# [BRIEF A]
Translate this sentence from the passage on electronic device housings into Spanish: "The standoffs 212-1, . . . 212-S can be formed of metal, plastic such as polycarbonate, or other suitable material to promote aspects of electronic device housings including deformation channels."
# [BRIEF B]
Retype the passage on electronic device housings from "While FIG. 2 illustrates a" up to and including "including deformation channels.".

In some examples, the housing 200 can include standoffs 212-1, 212-2, 212-3, 212-4, 212-5, 212-6, 212-7, . . . , 212-S. The standoffs 212-1, . . . 212-S can each be threaded and sized to receive a corresponding mechanical fastener of the 210-1, . . . mechanical fasteners 210-F. For instance, standoff 212-7 can receive mechanical fastener 210-13 and mechanical fastener 210-9 as illustrated in FIG. 2 and thereby couple the first REM portion 202-1 to second REM portion 202-2. As illustrated in FIG. 2, the standoffs can contact a periphery (e.g., an outside surface of the SRIM), however, in various examples, the tamper proof mechanical fasteners do not contact or pass through the SRIM, as described herein. Having the tamper proof mechanical fasteners external to the SRIM can extend a useable lifetime of the SRIM and/or promote improved shock absorption capability of the SRIM as compared to other devices that employ shock absorbing members which are mechanically fixed in a given position and therefore less readily absorb shock/deform.

While FIG. 2 illustrates a total of eight standoffs more of less standoffs can be utilized. Similarly, while FIG. 2 illustrates the standoffs 212-1, . . . 212-S as being separate and distinct components it is understood the standoffs 212-1, . . . 212-S can be integral with the first REM portion 202-1 and/or the second REM portion 202-2. The standoffs 212-1, . . . 212-S can be formed of metal, plastic such as polycarbonate, or other suitable material to promote aspects of electronic device housings including deformation channels.

# [SOURCE MATERIAL]
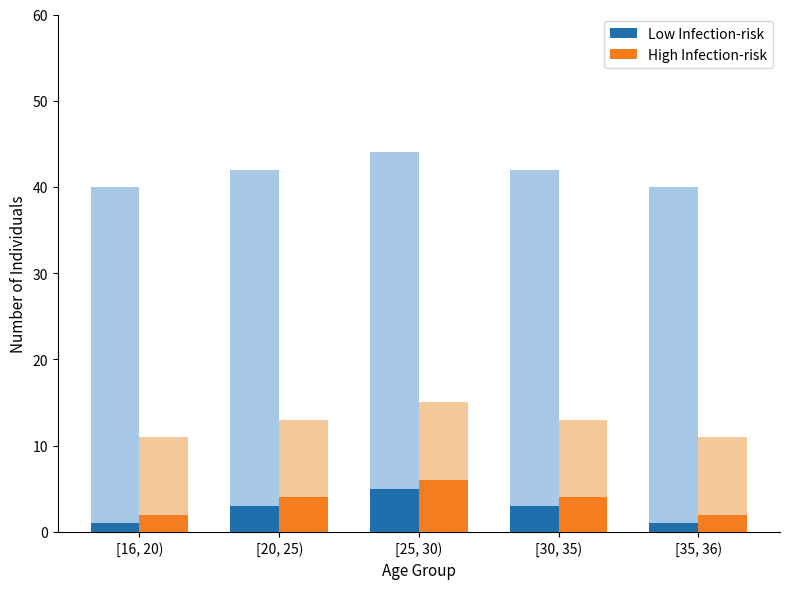

How many bars are there in each group?

2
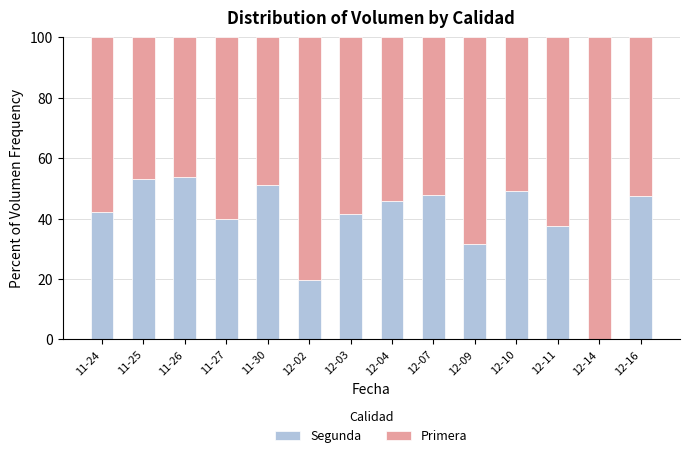

What is the sum of all Segunda values?

560.3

# [EXERCISE ANSWER A]
Los separadores 212-1, . . . 212-S pueden estar formados de metal, de plástico como el policarbonato o de otro material adecuado para favorecer aspectos de las carcasas de dispositivos electrónicos, incluidos los canales de deformación.

# [EXERCISE ANSWER B]
While FIG. 2 illustrates a total of eight standoffs more of less standoffs can be utilized. Similarly, while FIG. 2 illustrates the standoffs 212-1, . . . 212-S as being separate and distinct components it is understood the standoffs 212-1, . . . 212-S can be integral with the first REM portion 202-1 and/or the second REM portion 202-2. The standoffs 212-1, . . . 212-S can be formed of metal, plastic such as polycarbonate, or other suitable material to promote aspects of electronic device housings including deformation channels.